According to Rhodes, the different categories of options under consideration include further reductions in the U.S. stockpile of nondeployed, or reserve, nuclear warheads; “additional steps” to lessen the role of nuclear weapons in U.S. policy and reduce the risk of inadvertent nuclear use; reaffirming “the international norm against” nuclear explosive testing; and putting “more nuclear material under appropriate monitoring.”
In addition, Rhodes said the president would continue to evaluate current plans to ramp up spending in the coming years to maintain and modernize U.S. nuclear weapons and also decide whether to “leave the next administration” with recommendations on how to “move forward.” (See ACT, May 2016.)
Defense Secretary Ash Carter told the Senate and House armed services committees in March that he “expects the total cost of nuclear modernization to be in the range of $350-450 billion.”
“Our administration has already made plain our concerns about how the modern-ization budget will force difficult trade-offs in the coming decades,” Rhodes said.
He added that the modernization plans were “developed” early in the administration’s first term “when we...anticipated a different budgetary picture going forward, particularly with respect to our defense budget.”

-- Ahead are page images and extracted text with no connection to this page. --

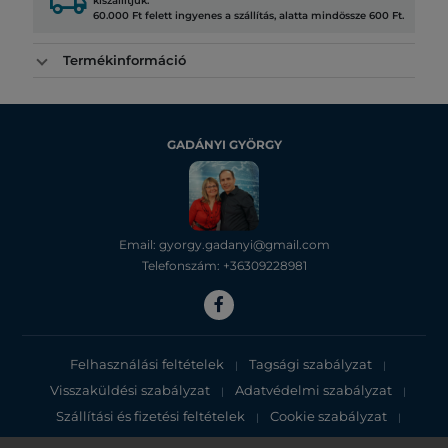
local_shipping
kiszállítjuk.
60.000 Ft felett ingyenes a szállítás, alatta mindössze 600 Ft.
Termékinformáció
GADÁNYI GYÖRGY
Email: gyorgy.gadanyi@gmail.com
Telefonszám: +36309228981
Felhasználási feltételek
Tagsági szabályzat
|
|
Visszaküldési szabályzat
Adatvédelmi szabályzat
|
|
Szállítási és fizetési feltételek
Cookie szabályzat
|
|
Adatvédelmi tájékoztató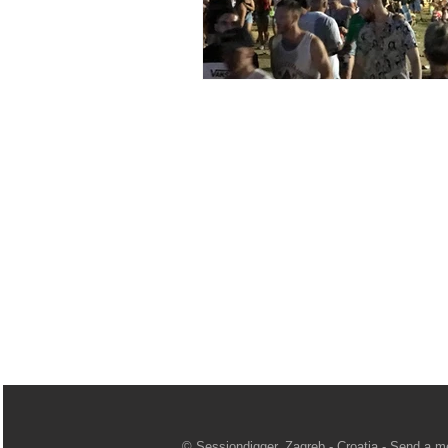
© Sessiondigger, Zagreb - Croatia -
Send a m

Congress in 2011 passed the Budget Control Act, which mandated reductions in projected spending in the Defense and Energy departments through the end of the decade.
Rhodes did not specify a timeline for when the president would make a decision on whether to pursue any of the options under consideration and, if so, when he would announce such a decision.
Rhodes noted that the president would continue to speak publicly about nuclear weapons issues, as he did during his visit to Hiroshima on May 27. (See ACT, June 2016.)
Obama delivered his first major foreign policy address as president on nuclear disarmament and nonproliferation in Prague on April 5, 2009. The speech outlined his vision for strengthening global efforts to curb the spread of nuclear weapons and moving forward on practical, immediate steps “to seek the peace and security of a world without nuclear weapons.”
In highlighting what the administration has accomplished since the speech, Rhodes touted “substantial progress in securing vulnerable nuclear materials around the world” as a result of the nuclear security summit process, measures to reduce the role of nuclear weapons in U.S. policy, the negotiation and U.S. Senate approval of the 2010 New Strategic Arms Reduction Treaty (New START), and the July 2015 nuclear agreement with Iran.
Rhodes acknowledged “other areas...where more work needs to be done.”
He said the administration has failed to stop “the advance of North Korea’s nuclear program,” achieve further nuclear weapons reductions beyond New START, and ratify the Comprehensive Test Ban Treaty.